Tom Hart, North America executive director at The ONE Campaign:
“Today’s announcement, coupled with the $4 billion commitment the United States made to COVAX, sends a strong signal that we will play a convening and catalytic role. We thank Secretary Blinken for his leadership and we call on other donors to step up to end this global health crisis.
“Low-income countries not only need this welcome fundraising effort, they need access to COVID-19 vaccine doses. The United States has secured over 550 million excess doses that could be used to help end the global pandemic faster. The Biden administration should announce a clear plan for distributing excess vaccine doses to COVAX while simultaneously vaccinating the United States’ domestic population. Billions of people around the world are anxiously watching to see if America will begin sharing its excess vaccines now when it matters most.
BACKGROUND INFO
The United States has made great strides in its efforts to fund the ACT-Accelerator: the Biden administration has pledged $4 billion to COVAX. The first $2 billion aims to meet immediate global vaccine needs and the other $2 billion will be committed over the next two years.

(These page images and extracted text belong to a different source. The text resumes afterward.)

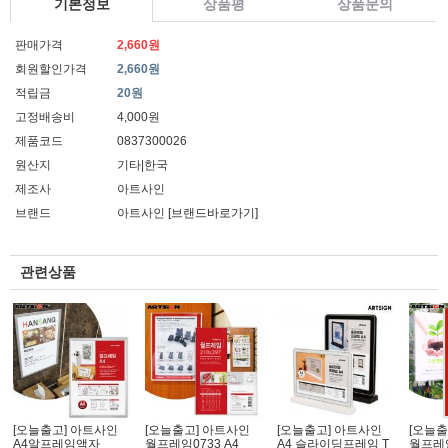
기본정보
상품평
상품문의
판매가격
2,660원
회원할인가격
2,660원
적립금
20원
고정배송비
4,000원
제품코드
0837300026
원산지
기타|한국
제조사
아트사인
브랜드
아트사인
[브랜드바로가기]
관련상품
[오늘출고] 아트사인
[오늘출고] 아트사인
[오늘출고] 아트사인
[오늘출
A4알프레임액자
월프레임0733 A4
A4 슬라이딩프레임 T
월프레임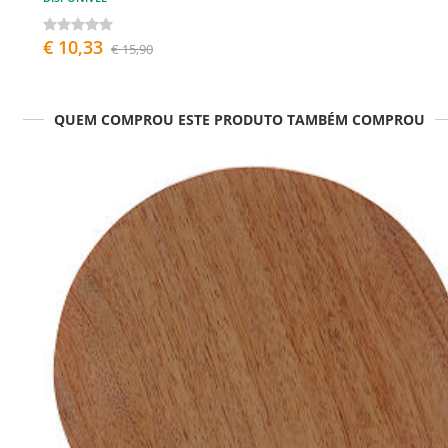
€ 10,33
€ 15,90
QUEM COMPROU ESTE PRODUTO TAMBÉM COMPROU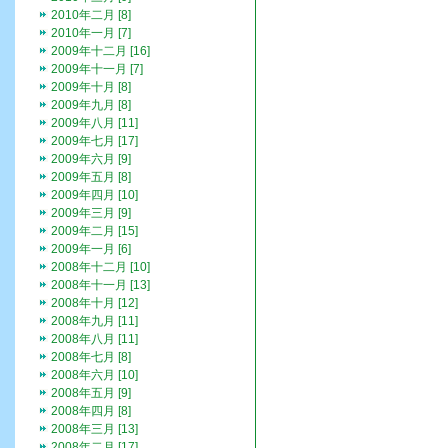
2010年二月 [8]
2010年一月 [7]
2009年十二月 [16]
2009年十一月 [7]
2009年十月 [8]
2009年九月 [8]
2009年八月 [11]
2009年七月 [17]
2009年六月 [9]
2009年五月 [8]
2009年四月 [10]
2009年三月 [9]
2009年二月 [15]
2009年一月 [6]
2008年十二月 [10]
2008年十一月 [13]
2008年十月 [12]
2008年九月 [11]
2008年八月 [11]
2008年七月 [8]
2008年六月 [10]
2008年五月 [9]
2008年四月 [8]
2008年三月 [13]
2008年二月 [17]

As of March 11, 2021, $11 billion has been committed to the ACT-A. These pledges, together with cost adjustments since September 2020, bring the remaining funding gap for 2021 to $22.1 billion. While Germany, Canada, and Saudi Arabia have fulfilled or exceeded their fair share in funding the ACT-Accelerator, other nations, like China, Japan, France, must step up and commit funding.
Recent analysis from ONE shows the US has purchased over 550 million excess COVID-19 vaccine doses that could be used to vaccinate people in the world’s poorest countries. To date, the Biden administration’s position has been that the US won’t share vaccines globally until Americans receive the COVID-19 vaccine. Global health experts warn this could prolong the pandemic. Leaders, including French President Emmanuel Macron, have called on countries to allocate 4-5% of their vaccine doses to low-income countries.

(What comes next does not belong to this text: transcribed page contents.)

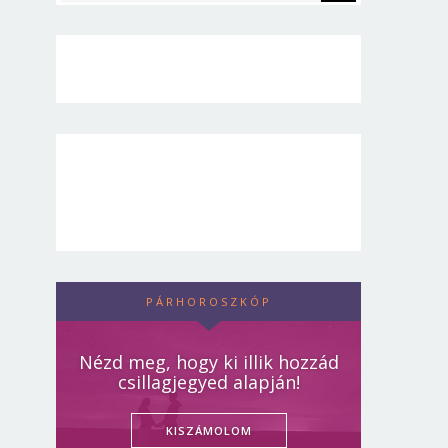
PÁRHOROSZKÓP
Nézd meg, hogy ki illik hozzád
csillagjegyed alapján!
KISZÁMOLOM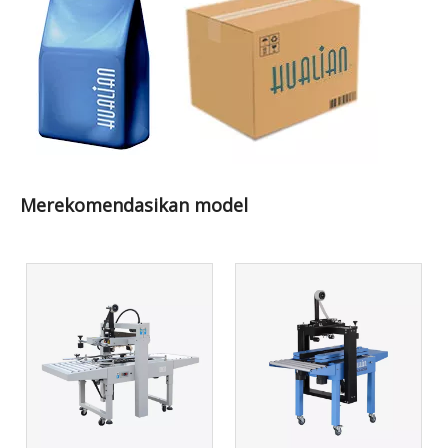
Merekomendasikan model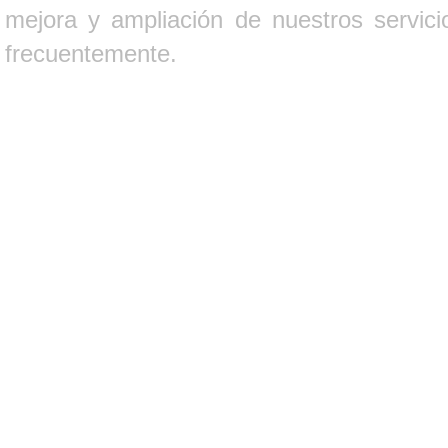
mejora y ampliación de nuestros servici
frecuentemente.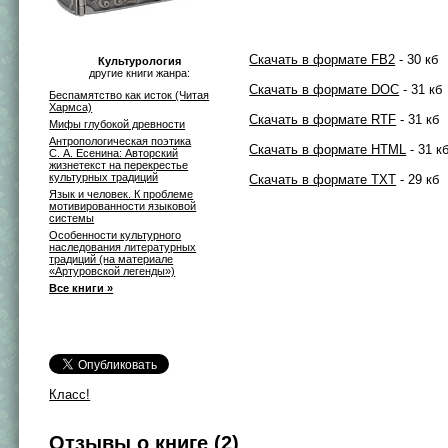
Скачать в формате FB2
- 30 кб
Культурология
другие книги жанра:
Скачать в формате DOC
- 31 кб
Беспамятство как исток (Читая
Хармса)
Скачать в формате RTF
- 31 кб
Мифы глубокой древности
Антропологическая поэтика
Скачать в формате HTML
- 31 к
С. А. Есенина: Авторский
жизнетекст на перекрестье
культурных традиций
Скачать в формате TXT
- 29 кб
Язык и человек. К проблеме
мотивированности языковой
системы
Особенности культурного
наследования литературных
традиций (на материале
«Артуровской легенды»)
Все книги »
Класс!
Отзывы о книге (2)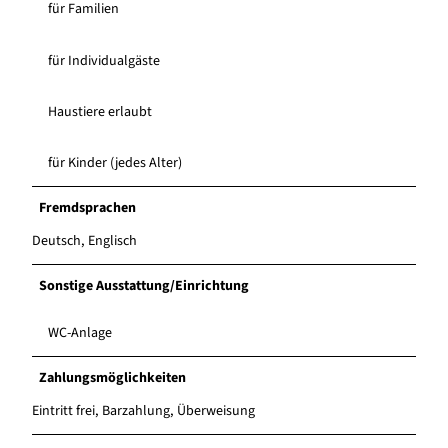
für Familien
für Individualgäste
Haustiere erlaubt
für Kinder (jedes Alter)
Fremdsprachen
Deutsch, Englisch
Sonstige Ausstattung/Einrichtung
WC-Anlage
Zahlungsmöglichkeiten
Eintritt frei, Barzahlung, Überweisung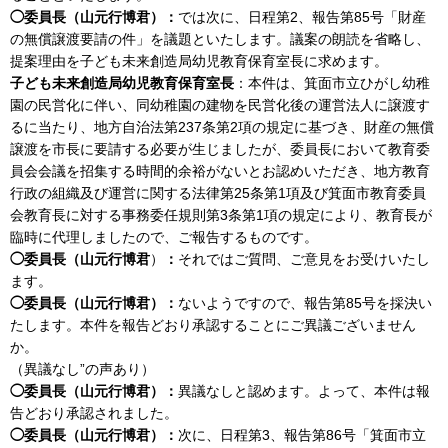
◯委員長（山元行博君）：
では次に、日程第2、報告第85号「財産
の無償譲渡要請の件」を議題といたします。議案の朗読を省略し、
提案理由を子ども未来創造局幼児教育保育室長に求めます。
子ども未来創造局幼児教育保育室長
：本件は、箕面市立ひがし幼稚
園の民営化に伴い、同幼稚園の建物を民営化後の運営法人に譲渡す
るに当たり、地方自治法第237条第2項の規定に基づき、財産の無償
譲渡を市長に要請する必要が生じましたが、委員長において教育委
員会会議を招集する時間的余裕がないとお認めいただき、地方教育
行政の組織及び運営に関する法律第25条第1項及び箕面市教育委員
会教育長に対する事務委任規則第3条第1項の規定により、教育長が
臨時に代理しましたので、ご報告するものです。
◯委員長（山元行博君
）
：
それではご質問、ご意見をお受けいたし
ます。
◯委員長（山元行博君）
：
ないようですので、報告第85号を採決い
たします。本件を報告どおり承認することにご異議ございません
か。
（異議なし”の声あり）
◯委員長（山元行博君）：
異議なしと認めます。よって、本件は報
告どおり承認されました。
◯委員長（山元行博君）
：
次に、日程第3、報告第86号「箕面市立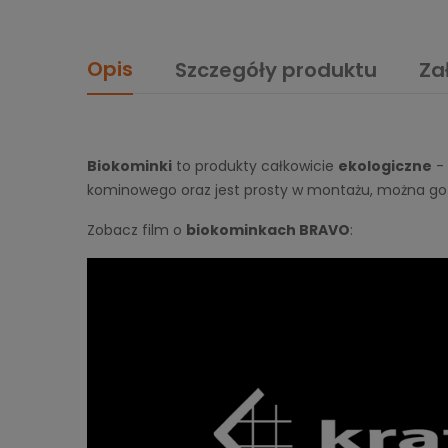
Opis
Szczegóły produktu
Za
Biokominki
to produkty całkowicie
ekologiczne
- 
kominowego oraz jest prosty w montażu, można g
Zobacz film o
biokominkach BRAVO
: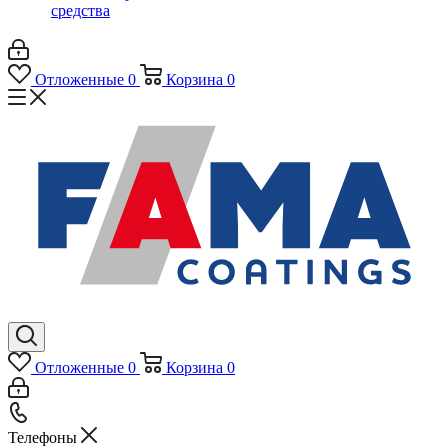
средства
Отложенные
0
Корзина
0
Отложенные
0
Корзина
0
Телефоны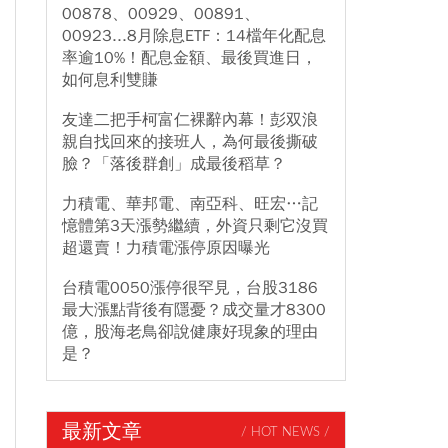
00878、00929、00891、
00923...8月除息ETF：14檔年化配息
率逾10%！配息金額、最後買進日，
如何息利雙賺
友達二把手柯富仁裸辭內幕！彭双浪
親自找回來的接班人，為何最後撕破
臉？「落後群創」成最後稻草？
力積電、華邦電、南亞科、旺宏…記
憶體第3天漲勢繼續，外資只剩它沒買
超還賣！力積電漲停原因曝光
台積電0050漲停很罕見，台股3186
最大漲點背後有隱憂？成交量才8300
億，股海老鳥卻說健康好現象的理由
是？
最新文章
/ HOT NEWS /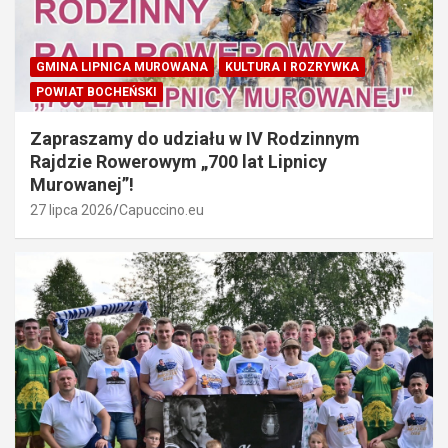
GMINA LIPNICA MUROWANA
KULTURA I ROZRYWKA
POWIAT BOCHEŃSKI
Zapraszamy do udziału w IV Rodzinnym
Rajdzie Rowerowym „700 lat Lipnicy
Murowanej”!
27 lipca 2026
Capuccino.eu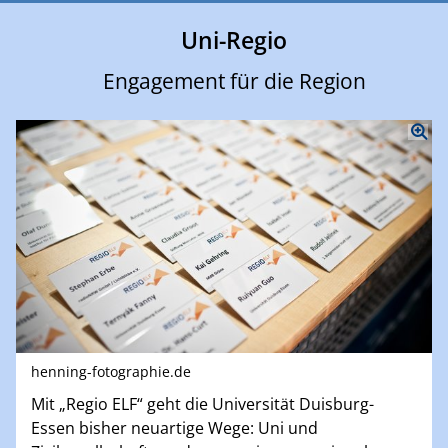
Uni-Regio
Engagement für die Region
henning-fotographie.de
Mit „Regio ELF“ geht die Universität Duisburg-
Essen bisher neuartige Wege: Uni und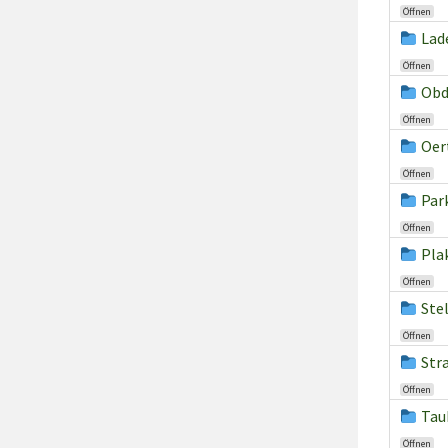
Öffnen
Lad
Öffnen
Obd
Öffnen
Oer
Öffnen
Par
Öffnen
Pla
Öffnen
Ste
Öffnen
Str
Öffnen
Tau
Öffnen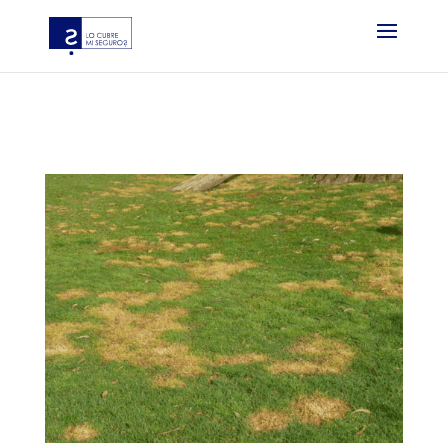
?php if ( function_exists( ‘gtm4wp_the_gtm_tag’ ) ) {
gtm4wp_the_gtm_tag(); } ?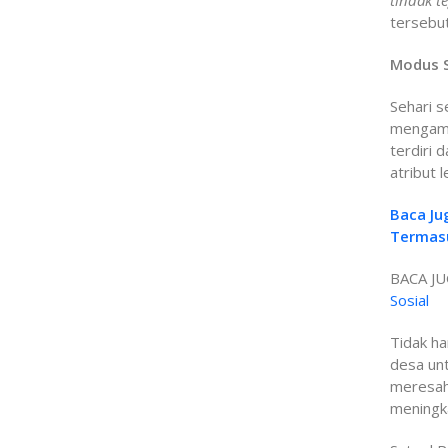
tindak t
tersebut
Modus S
Sehari s
mengaman
terdiri 
atribut
Baca Ju
Termas
BACA JU
Sosial
Tidak ha
desa un
meresah
meningka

Global access to vaccines will save lives and make all of us safer. Research shows that in a scenario where a vaccine is not distributed fairly, twice as many people could die as the virus continues to wreak havoc on the world. If a vaccine is distributed exclusively to high-income countries first, the world will only avoid 33% of COVID-19 related deaths. But, if a vaccine is distributed to every country on the globe proportionally to its population rather than prioritizing high-income countries, the world could avoid 61% of COVID-19 related deaths.
Ensuring global access to a vaccine will not only end the pandemic sooner, but will boost the global economy. The economic cost of not distributing a vaccine everywhere would be enormous. A recent study found the global economy stands to lose as much as $9.2 trillion if governments fail to ensure developing economy access to COVID-19 vaccine.